Мне пришлось прикусить губу, чтобы не издать ни звука, а мысли поплыли в другом, неправильном направлении. Я превратилась в тот самый пластилин, что в детстве приходилось отчаянно разминать и греть теплом ладоней, чтобы он стал мягкий и податливый.
– Лучше? – спросил мужчина, но я не смогла издать ни звука. Мой взгляд был заворожен руками, массирующими ногу выше колена. Непроизвольно я зацепилась за мокрую рубашку, облепившую идеальный трос. Это окончательно свело с ума, даря странное жжение между ног. – Баева, ты там сознание потеряла? Не притворяйся. От ушиба еще никто не умер.
Круглов немного скользнул рукой вверх, а тело непроизвольно дернулось. Мужчина по инерции поднял на меня встревоженный взгляд:
– Больно? До сих пор не прошло?
Перед глазами все плыло. Это будто какая-то завораживающая дымка или колоссальное опьянение. Уже не важно, что голова в пене, в глазах жжение, и нога болит. Перед глазами только Он. Тот мужчина, внимание которого было чертовски необходимо.

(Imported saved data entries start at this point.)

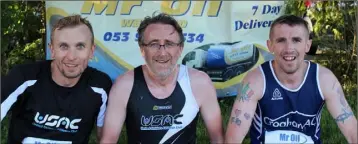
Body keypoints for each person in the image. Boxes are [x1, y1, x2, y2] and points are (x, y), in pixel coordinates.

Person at [225, 14, 357, 144]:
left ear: (307, 45)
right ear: (270, 45)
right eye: (281, 40)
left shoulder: (325, 80)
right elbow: (233, 139)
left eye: (296, 40)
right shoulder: (255, 81)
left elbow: (353, 133)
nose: (289, 48)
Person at [100, 13, 224, 144]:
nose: (162, 52)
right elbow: (108, 140)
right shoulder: (124, 85)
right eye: (154, 44)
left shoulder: (200, 83)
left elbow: (218, 138)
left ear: (180, 48)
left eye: (169, 44)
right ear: (142, 49)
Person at [1, 15, 112, 143]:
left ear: (91, 51)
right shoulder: (23, 77)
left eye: (80, 46)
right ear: (52, 49)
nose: (71, 57)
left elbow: (105, 138)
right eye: (64, 46)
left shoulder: (100, 86)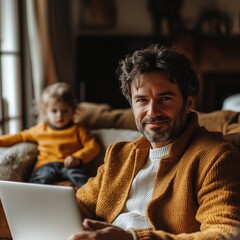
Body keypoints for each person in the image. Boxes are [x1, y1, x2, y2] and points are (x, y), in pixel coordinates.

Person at [67, 44, 240, 240]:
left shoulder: (216, 157)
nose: (152, 112)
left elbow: (225, 234)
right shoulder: (119, 154)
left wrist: (133, 238)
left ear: (188, 103)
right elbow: (78, 206)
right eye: (141, 100)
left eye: (164, 99)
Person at [0, 82, 101, 188]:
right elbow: (19, 136)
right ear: (46, 112)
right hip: (45, 165)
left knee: (83, 181)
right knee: (38, 182)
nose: (60, 115)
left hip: (69, 166)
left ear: (73, 111)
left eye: (65, 110)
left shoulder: (78, 129)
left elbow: (93, 146)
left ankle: (90, 200)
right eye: (54, 111)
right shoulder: (40, 129)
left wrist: (77, 157)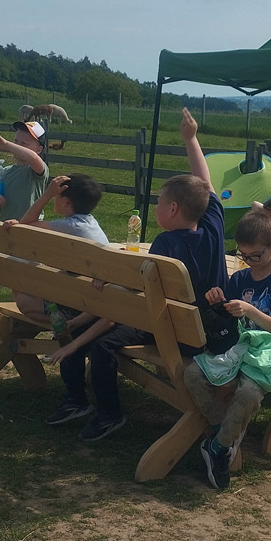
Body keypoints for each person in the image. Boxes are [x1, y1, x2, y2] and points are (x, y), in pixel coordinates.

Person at [45, 108, 229, 440]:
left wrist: (110, 281)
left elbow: (131, 298)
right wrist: (191, 139)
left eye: (159, 202)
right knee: (100, 328)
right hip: (207, 328)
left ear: (173, 209)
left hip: (173, 332)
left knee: (102, 345)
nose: (156, 207)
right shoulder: (214, 224)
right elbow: (206, 183)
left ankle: (108, 415)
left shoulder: (165, 245)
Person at [187, 211, 271, 490]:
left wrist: (249, 309)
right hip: (238, 344)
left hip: (269, 347)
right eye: (244, 255)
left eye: (255, 256)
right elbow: (228, 319)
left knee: (249, 392)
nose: (249, 261)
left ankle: (217, 446)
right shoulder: (239, 278)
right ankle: (221, 436)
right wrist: (216, 302)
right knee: (192, 374)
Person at [3, 174, 109, 325]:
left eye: (56, 196)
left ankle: (66, 322)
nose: (53, 198)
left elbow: (24, 229)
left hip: (81, 302)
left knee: (23, 299)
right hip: (95, 295)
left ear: (66, 202)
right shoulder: (90, 223)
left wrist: (46, 194)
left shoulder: (69, 226)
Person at [0, 119, 50, 221]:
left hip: (30, 227)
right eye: (16, 141)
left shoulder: (36, 170)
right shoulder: (6, 171)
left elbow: (33, 158)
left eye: (24, 144)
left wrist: (6, 145)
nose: (17, 146)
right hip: (6, 226)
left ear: (38, 150)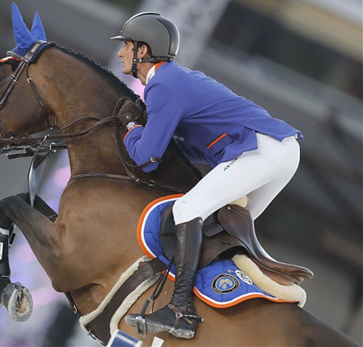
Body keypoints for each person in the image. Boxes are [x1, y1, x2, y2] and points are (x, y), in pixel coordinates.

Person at [111, 12, 303, 339]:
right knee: (222, 232)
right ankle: (238, 310)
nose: (120, 53)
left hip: (261, 151)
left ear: (143, 51)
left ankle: (181, 311)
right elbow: (198, 150)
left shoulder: (162, 86)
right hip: (279, 151)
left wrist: (131, 127)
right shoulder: (174, 79)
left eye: (126, 46)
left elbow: (147, 160)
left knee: (188, 211)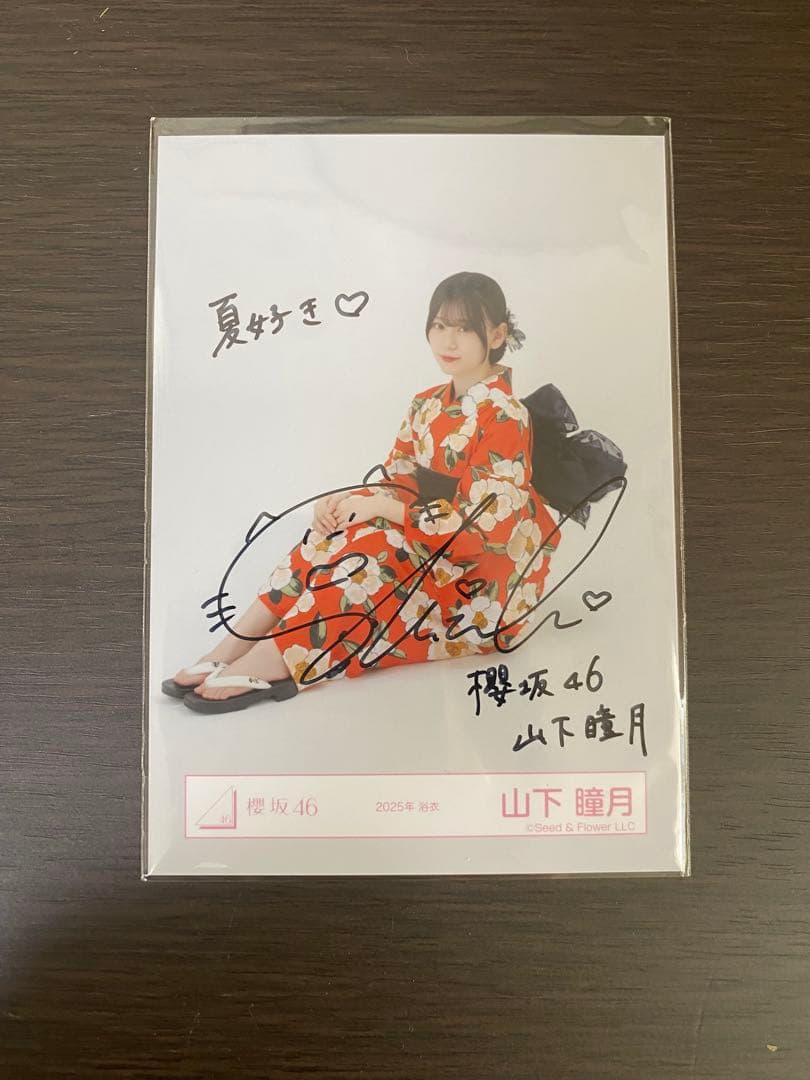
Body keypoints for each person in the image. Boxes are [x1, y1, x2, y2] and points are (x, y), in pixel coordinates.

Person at [163, 271, 562, 714]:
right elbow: (398, 481)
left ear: (497, 335)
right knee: (332, 535)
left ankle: (277, 658)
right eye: (439, 325)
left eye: (465, 328)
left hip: (478, 578)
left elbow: (484, 526)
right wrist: (345, 505)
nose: (448, 341)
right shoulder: (427, 403)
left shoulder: (506, 415)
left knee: (374, 553)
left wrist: (382, 510)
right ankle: (235, 646)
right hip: (431, 539)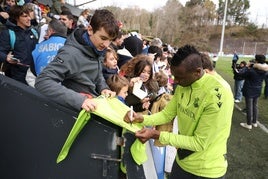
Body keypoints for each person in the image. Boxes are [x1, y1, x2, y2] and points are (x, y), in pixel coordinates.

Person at [124, 45, 234, 179]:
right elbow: (167, 114)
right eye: (175, 76)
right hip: (182, 162)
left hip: (206, 170)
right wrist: (141, 119)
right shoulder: (184, 84)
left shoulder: (218, 96)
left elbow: (199, 143)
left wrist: (156, 134)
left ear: (197, 72)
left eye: (180, 77)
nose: (176, 81)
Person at [35, 9, 119, 112]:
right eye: (103, 38)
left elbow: (97, 73)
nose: (106, 45)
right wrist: (80, 101)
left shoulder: (97, 48)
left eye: (110, 40)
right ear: (90, 30)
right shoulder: (70, 53)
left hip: (91, 104)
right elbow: (43, 81)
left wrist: (103, 88)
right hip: (73, 111)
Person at [0, 5, 38, 84]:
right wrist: (6, 58)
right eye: (25, 16)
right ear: (17, 18)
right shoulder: (8, 33)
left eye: (29, 16)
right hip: (15, 77)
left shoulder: (34, 32)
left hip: (33, 75)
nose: (29, 19)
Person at [26, 18, 67, 87]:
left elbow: (30, 77)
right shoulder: (71, 48)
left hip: (40, 88)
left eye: (47, 30)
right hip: (62, 92)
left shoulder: (38, 48)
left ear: (51, 31)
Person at [236, 55, 267, 129]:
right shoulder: (264, 71)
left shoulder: (251, 71)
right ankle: (254, 122)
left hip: (250, 90)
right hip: (258, 90)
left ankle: (249, 124)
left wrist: (246, 66)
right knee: (255, 106)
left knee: (249, 107)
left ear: (256, 61)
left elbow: (240, 74)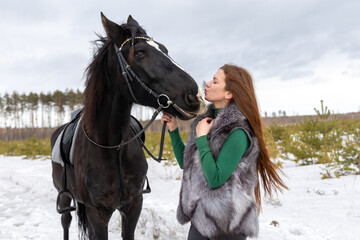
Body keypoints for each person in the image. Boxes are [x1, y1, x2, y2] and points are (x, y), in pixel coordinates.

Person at [161, 64, 287, 240]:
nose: (207, 84)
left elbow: (216, 179)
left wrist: (201, 138)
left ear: (229, 93)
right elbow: (187, 163)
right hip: (202, 219)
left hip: (230, 225)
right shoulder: (205, 121)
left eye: (215, 81)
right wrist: (173, 130)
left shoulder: (239, 132)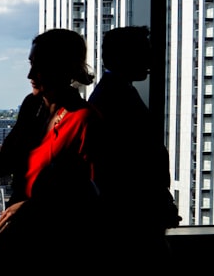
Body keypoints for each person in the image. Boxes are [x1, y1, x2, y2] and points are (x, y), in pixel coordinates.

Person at [0, 29, 103, 261]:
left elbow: (93, 196)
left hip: (57, 243)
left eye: (39, 65)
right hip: (18, 234)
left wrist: (33, 207)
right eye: (31, 63)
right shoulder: (32, 106)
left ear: (64, 68)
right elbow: (7, 159)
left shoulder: (85, 121)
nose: (30, 73)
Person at [88, 26, 179, 264]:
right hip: (132, 221)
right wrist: (156, 202)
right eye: (143, 52)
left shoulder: (115, 93)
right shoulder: (113, 99)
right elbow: (129, 165)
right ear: (123, 57)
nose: (150, 59)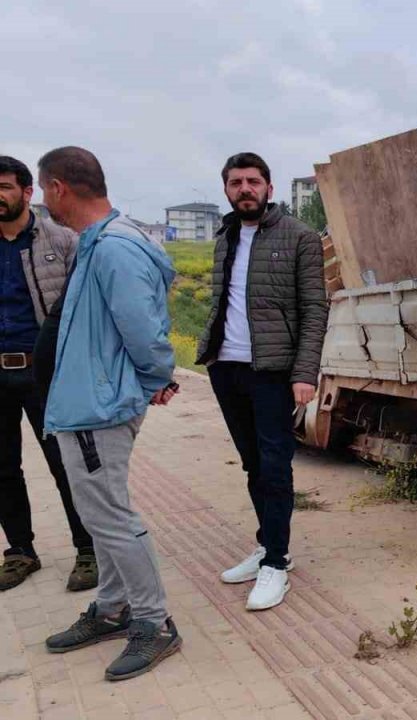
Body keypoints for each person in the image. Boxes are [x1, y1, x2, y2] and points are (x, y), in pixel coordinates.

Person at [38, 147, 181, 681]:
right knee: (99, 514)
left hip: (97, 409)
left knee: (112, 517)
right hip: (84, 403)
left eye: (41, 189)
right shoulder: (97, 243)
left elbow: (145, 331)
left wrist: (153, 380)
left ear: (58, 189)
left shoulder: (115, 248)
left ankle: (153, 621)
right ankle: (115, 606)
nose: (41, 199)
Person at [197, 152, 327, 611]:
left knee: (275, 467)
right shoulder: (224, 235)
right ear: (226, 190)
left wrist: (305, 373)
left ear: (269, 188)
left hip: (272, 371)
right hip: (226, 368)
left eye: (253, 181)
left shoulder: (300, 237)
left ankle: (275, 562)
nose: (245, 189)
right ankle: (270, 545)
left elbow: (315, 310)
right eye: (236, 183)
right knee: (252, 464)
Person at [0, 156, 97, 592]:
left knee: (66, 464)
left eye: (4, 186)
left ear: (27, 192)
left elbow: (82, 309)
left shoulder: (62, 240)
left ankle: (88, 549)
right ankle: (20, 552)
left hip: (45, 374)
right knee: (3, 468)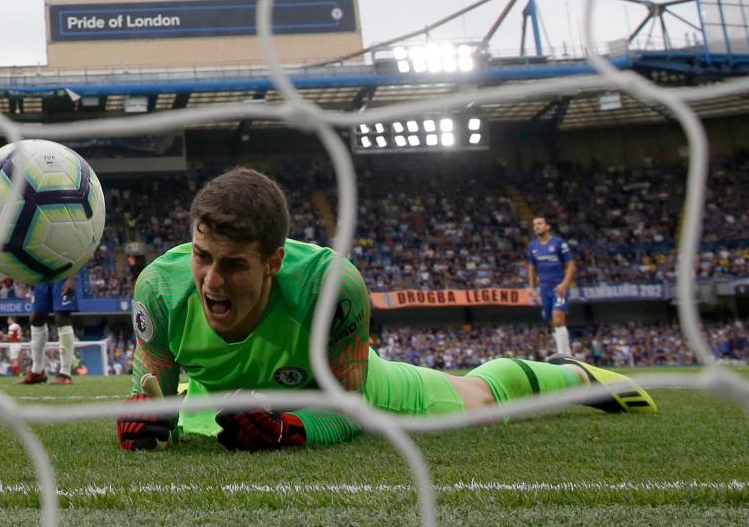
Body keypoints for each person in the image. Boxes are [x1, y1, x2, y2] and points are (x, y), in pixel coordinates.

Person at [116, 168, 656, 452]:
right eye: (202, 257)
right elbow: (152, 402)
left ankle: (571, 375)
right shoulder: (159, 291)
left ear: (274, 261)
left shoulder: (332, 286)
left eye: (233, 265)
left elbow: (349, 411)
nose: (211, 281)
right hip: (224, 403)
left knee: (481, 399)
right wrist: (146, 427)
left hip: (349, 393)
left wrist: (294, 430)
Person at [526, 215, 577, 356]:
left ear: (547, 226)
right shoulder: (532, 246)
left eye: (540, 223)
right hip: (544, 288)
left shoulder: (559, 243)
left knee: (558, 317)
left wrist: (565, 284)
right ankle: (567, 354)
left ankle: (563, 355)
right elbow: (532, 268)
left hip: (558, 287)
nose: (537, 226)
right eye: (535, 224)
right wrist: (531, 288)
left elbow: (571, 265)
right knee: (551, 321)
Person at [19, 276, 77, 385]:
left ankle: (65, 373)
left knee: (62, 316)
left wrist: (72, 278)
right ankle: (37, 371)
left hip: (64, 272)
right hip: (43, 276)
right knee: (36, 318)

– Почти сразу прошло, – прошептала я, не в силах отвести взгляд от пухлых, мягких и влажных губ. От острых скул, о которые разбивались капли воды. И темных, глубоких глаз с пугающей поволокой.
– Почему же ты не сказала? – ректор жадно облизнул губы, впервые за все время позволив себе скользнул чуть ниже «безопасной территории». Шея загорелась, словно спичка.
– Вы бы ушли, – совершенно не боясь последствий, заявила, четко осознавая, что никогда ранее не решилась бы на подобную игру и грязные откровения.
И все же мне не хватало смелости для последнего шага. Набрав полные легкие, затаила дыхание, а после… опустила руку, отчаянно прикрывающую грудь.
Я желала, чтобы Он видел меня такой, какая есть. Чтобы желал больше, чем какую-то девушку легкого поведения на своем ректорском столе. В тот момент это казалось безумно важным!
И Максим Викторович принял приглашение… Сглотнув слюну, он осторожно опустил взгляд на мою грудь и издал странный звук, похожий то ли на скулеж, то ли на рычание. Качнувшись вперед, мужчина оперся на локти, нависая надо мной и глядя в упор.
– Ты будешь жалеть, – прошептал он так тихо и невнятно, что я совершенно не поняла, вопрос это или предупреждение, но все равно ответила:
– Вряд ли. Я никогда ни о чем не жалею…
Стоило только произнести последнее слово, как губы мужчины накрыли мои с диким, не желающим ждать и секунды рыком. Я повалилась на стену за спиной, ощущая, как ладонь Круглова скользнула с талии вверх и грубо сжала грудь.
Не выдержав, я застонала, выгибаясь ему навстречу. Мне хотелось больше, сильнее, острее. Тело требовало чего-то мощного, способного потушить хоть часть того пожара, что разгорелся между ног.
И ректор точно знал, за какие ниточки дергать. Покрутив сосок между пальцами, он медленно скользнул вниз. От легкого прикосновения к пульсирующему клитору я едва не кончила, неосторожно укусив Круглова за язык.
– Прости, – шепнула, но он лишь странно усмехнулся. Дескать, это только начало.
Его губы скользнули по щеке, подбородку, шее… оставляя за собой рой поцелуев, укусов и засосов. Когда мягкие подушечки накрыли сосок, большой палец надавил на клитор, и я скрючилась в три погибели.
Одной рукой я обвила торс ректора, пытаясь удержать равновесие, другой же сжала его шею так сильно, что ногти буквально проникли под кожу.
С каждым движением, прикосновением тело напрягалось все сильнее. Пока вдруг не накрыла огромная лавина, растворяющая все вокруг, затмевающая весь мир! Меня трясло, я билась в судорогах, с губ снова и снова срывались крики. Я кончила так, как никогда ранее.